From the Los Angeles Times
FBI is called slow to join the terrorism fight
A
Senate committee wonders whether the bureau can transform itself. Gaps
in training and vacancies in key positions are among the issues cited.
By Richard B. Schmitt
Los Angeles Times Staff Writer
May 9, 2008
WASHINGTON —
Nearly seven years after the Sept. 11 attacks, the FBI "has yet to make
the dramatic leaps necessary" to become an effective
intelligence-gathering organization and protect the country from
terrorism, a congressional analysis released Thursday said.
The
Senate Intelligence Committee recommended that the bureau yield more of
its historic autonomy to the Office of the Director of National
Intelligence and that "performance metrics and specific timetables" be
established to address a variety of shortcomings.
The panel
found widespread problems in the FBI intelligence program, including
gaps in the training and deployment of hundreds of analysts hired since
Sept. 11, 2001, to assess threats to the nation. Field Intelligence
Groups, which are considered the front lines of the intelligence effort
in FBI field offices around the country, are "poorly staffed, are led
overwhelmingly by special agents, and are often 'surged' to other FBI
priorities," the report said.
The bureau has also struggled to
fill key national security and intelligence positions at FBI
headquarters. The report found that more than 20% of the supervisory
positions in the section at headquarters that covers Al Qaeda-related
cases were vacant.
The critique is the latest to question
whether the bureau -- which is celebrating its centennial this year --
can effectively transform itself from a law enforcement organization to
one that also roots out terrorists before they strike. Its progress was
questioned by the bipartisan Sept. 11 commission, which gave the FBI a
"C" in a December 2005 report card grading the implementation of its
recommended reforms.
The bureau has recently acknowledged
pressure from the White House Foreign Intelligence Advisory Board,
which provides advice to the president on the quality and adequacy of
intelligence operations. It has also conceded that it is having trouble
starting up a program to collect intelligence on foreign powers
operating in the U.S., two years after the Office of the Director of
National Intelligence directed it to start collecting the information.
"There
is an enormous gap between current and future capabilities," the bureau
said in documents supporting its 2009 budget request to Congress.
FBI
Director Robert S. Mueller III told the House Judiciary Committee last
month that the bureau was taking new steps to "accelerate our
progress." Those moves, he said, included hiring the consulting firm of
McKinsey and Co. and creating a "strategic execution team" of field and
headquarters personnel to make changes more quickly.
The latest
assessment was contained in a report accompanying a bill that sets out
the intelligence community's policies, programs and spending for fiscal
year 2009. An unclassified summary was released Thursday.
"While
we will review the committee's report, over the last year the FBI has
initiated a coordinated and sweeping set of programs to address many of
the issues cited in the report," John Miller, the bureau's head of
public affairs, said in a statement Thursday. "Nearly 100 bureau
employees, more than half of them drawn from the field offices, have
worked hand in hand with headquarters' managers to find lasting
solutions."
Among the Senate committee's other findings:
*
The FBI is still without an effective training program for intelligence
analysts despite "revamping" training almost every year since 2002.

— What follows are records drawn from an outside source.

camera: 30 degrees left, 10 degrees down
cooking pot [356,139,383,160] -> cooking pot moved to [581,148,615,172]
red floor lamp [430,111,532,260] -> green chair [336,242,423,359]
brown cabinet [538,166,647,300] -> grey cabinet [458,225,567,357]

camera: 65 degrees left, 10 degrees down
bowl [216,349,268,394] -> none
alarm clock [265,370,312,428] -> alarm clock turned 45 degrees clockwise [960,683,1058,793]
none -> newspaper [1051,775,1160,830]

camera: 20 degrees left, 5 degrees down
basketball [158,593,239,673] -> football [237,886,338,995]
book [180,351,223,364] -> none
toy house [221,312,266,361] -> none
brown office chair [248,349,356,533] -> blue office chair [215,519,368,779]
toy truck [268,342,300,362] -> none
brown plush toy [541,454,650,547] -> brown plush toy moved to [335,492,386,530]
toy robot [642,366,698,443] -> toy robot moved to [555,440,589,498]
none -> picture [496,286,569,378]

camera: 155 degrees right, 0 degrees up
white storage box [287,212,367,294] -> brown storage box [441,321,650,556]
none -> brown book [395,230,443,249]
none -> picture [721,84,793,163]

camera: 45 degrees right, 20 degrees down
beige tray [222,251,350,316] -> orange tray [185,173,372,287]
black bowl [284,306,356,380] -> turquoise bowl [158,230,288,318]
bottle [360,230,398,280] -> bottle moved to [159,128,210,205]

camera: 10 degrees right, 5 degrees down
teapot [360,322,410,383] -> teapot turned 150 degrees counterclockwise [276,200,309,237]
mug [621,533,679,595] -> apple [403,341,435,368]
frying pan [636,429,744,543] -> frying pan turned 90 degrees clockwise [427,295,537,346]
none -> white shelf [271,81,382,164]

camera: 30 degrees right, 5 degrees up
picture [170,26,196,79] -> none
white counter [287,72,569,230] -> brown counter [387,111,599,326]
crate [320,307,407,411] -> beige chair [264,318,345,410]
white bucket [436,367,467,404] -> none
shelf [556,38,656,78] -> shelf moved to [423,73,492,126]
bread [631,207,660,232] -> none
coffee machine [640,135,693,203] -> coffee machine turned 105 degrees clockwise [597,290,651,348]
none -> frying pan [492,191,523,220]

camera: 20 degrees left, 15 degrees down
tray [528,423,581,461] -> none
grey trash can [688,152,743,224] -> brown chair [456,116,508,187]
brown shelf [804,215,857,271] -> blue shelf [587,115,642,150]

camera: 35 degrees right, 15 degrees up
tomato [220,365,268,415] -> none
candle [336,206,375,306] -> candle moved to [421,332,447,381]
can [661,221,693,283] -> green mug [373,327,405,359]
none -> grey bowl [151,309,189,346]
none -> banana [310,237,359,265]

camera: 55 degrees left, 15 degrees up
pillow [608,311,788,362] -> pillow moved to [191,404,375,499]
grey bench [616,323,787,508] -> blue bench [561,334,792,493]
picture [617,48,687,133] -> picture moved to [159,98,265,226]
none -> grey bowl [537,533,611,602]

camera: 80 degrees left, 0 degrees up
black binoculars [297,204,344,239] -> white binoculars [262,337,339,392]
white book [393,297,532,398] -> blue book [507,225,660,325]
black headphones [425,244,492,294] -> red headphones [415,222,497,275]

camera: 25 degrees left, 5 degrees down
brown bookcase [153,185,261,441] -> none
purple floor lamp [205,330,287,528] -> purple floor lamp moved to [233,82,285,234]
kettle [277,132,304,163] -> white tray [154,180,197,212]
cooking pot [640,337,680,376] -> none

* Most intelligence analysts are supervised by special agents who have
little or no experience conducting intelligence analyses.
*
The bureau has hired just two "senior intelligence officers" two years
after getting authority from Congress to fill 24 of the "critical"
positions.
* Only a third of special agents and intelligence
analysts have access to the Internet at their desktops. FBI personnel
lack the ability to store and share images and audio files associated
with intelligence investigations.
* A new
weapons-of-mass-destruction directorate within the bureau is "poorly
positioned to work across FBI programs that are likely to encounter WMD
threats and investigations."
The report recommended that the
Office of the Director of National Intelligence be required to submit
semi-annual reports to Congress assessing the progress of the FBI. The
committee said it also expected the FBI to "engage in a credible study"
to identify why it has been unable to address "permanently the high
position vacancy rates" in its national security and intelligence
programs at FBI headquarters.
"It is just slow and bureaucratic.
You have a lot of people trying hard. But there is a fair amount of
turnover, and a lot of junior people in jobs," William C. Banks, a
national security expert at Syracuse Law School, said of the FBI. "The
technical problems are just legion, and they really haven't gotten
better. They are inexcusable. What can you say?"
Last month, Mueller named Kevin Favreau, a 25-year FBI veteran, to head
the bureau's Directorate of Intelligence.